Sunday, May 21, 2017

Getting inside the head of your characters

When I’m in the beginning stages of writing a book, I work really hard to get inside the heads and into the homes of my characters. When I’m doing mundane things like washing dishes, making the bed, or going outside to water my flowers, I use those quiet moments to get to know them. I’ll say to myself, now what would Agatha be doing right now, this very minute?

She lives in a large Victorian house at the end of West Main Street in Park Place. I’ve sketched the floorplan of her home. I’ve walked with her through the library, the living room and up the massive stairway that leads to the four bedrooms she’s going to be letting out to the guests of the Bed and Breakfast she’s just opened. I’ve watched her read books by the light of the lamp beside her bed, and I’ve enjoyed hot tea with her guests while they sit beside the fireplace and chat.
I’ve created a front porch with rockers and painted her porch ceiling blue. I’ve marveled at the turret tower with the circular walls on the left side of the house that reaches toward the clouds, and I’ve looked from the outside in as the upstairs guests gather there in the little circular drawing room to look out upon Main Street as the shoppers pass by during the day and ooh and ahh over the Christmas lights as they’re turned on at dusk.

 Agatha’s front porch is surrounded by boxwoods and there’s a walkway leading to the sidewalk, with street lamps on each side. She has lots of shade trees, a separate 2-car garage, and an old carriage house on the right side of the house. You can look down from one of the second-floor bedrooms and see her English Garden and the exquisite statues and water fountain imported from Italy that anchor it. Beyond that, you can see the blueberry orchard where she gathers the berries to make her jams and jellies.

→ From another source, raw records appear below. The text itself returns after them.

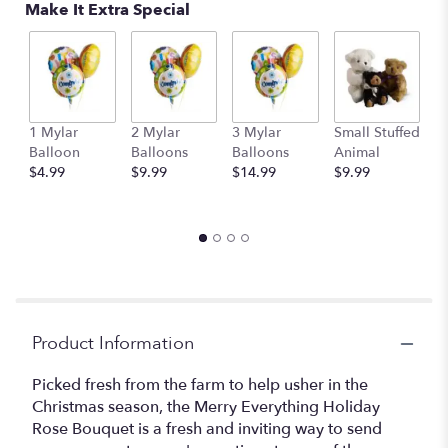
Make It Extra Special
1 Mylar
2 Mylar
3 Mylar
Small Stuffed
M
Balloon
Balloons
Balloons
Animal
S
$4.99
$9.99
$14.99
$9.99
A
$
Product Information
Picked fresh from the farm to help usher in the
Christmas season, the Merry Everything Holiday
Rose Bouquet is a fresh and inviting way to send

When I go outside in my own backyard, I see the lush green of Spring, but I have no trouble getting into Agatha’s shoes and following her into her own English Garden right smack in the middle of winter. I know that her husband, the avid gardener, died two years ago and the garden is in a state of disrepair. Winter tufts of brown grass and a small mulberry seedling are growing up between the flagstone squares, trying not to disturb the serene setting. The pump on the fountain quit working shortly after Charlie died and the water that’s left in the bowl by a recent rain is colored a murky brown from the leaves that have fallen from the trees. Agatha breathes a heavy sigh as she looks at what has become of Charlie’s garden. She can only do so much, she thinks, still a little angry at him for dying. Then a new thought enters her mind. A gardener, when Spring comes she will hire a gardener! Why had she not thought of that before?

And where does my character go from there? I make it up as I go along, but wait, I just had another thought.  Agatha is only sixty years old. She’s not dead yet! As she thinks about the gardener she will hire, she decides he must be easy on the eyes. Be careful, Agatha. Don't go there. We're writing a nice clean book.

See how quickly our imaginations can lead us off track? But the amazing thing is that we can merge our minds with our characters and a book is written. I still don't understand how. And we know we had to be a little bit crazy in the first place to have ever wanted to write a book because, by the end of the story, we've begun to act a whole lot like our character, good or bad!

1 comment:

  1. That's so interesting, Glenda. How lovely to be living in the world habited by your characters. I just think you're very clever!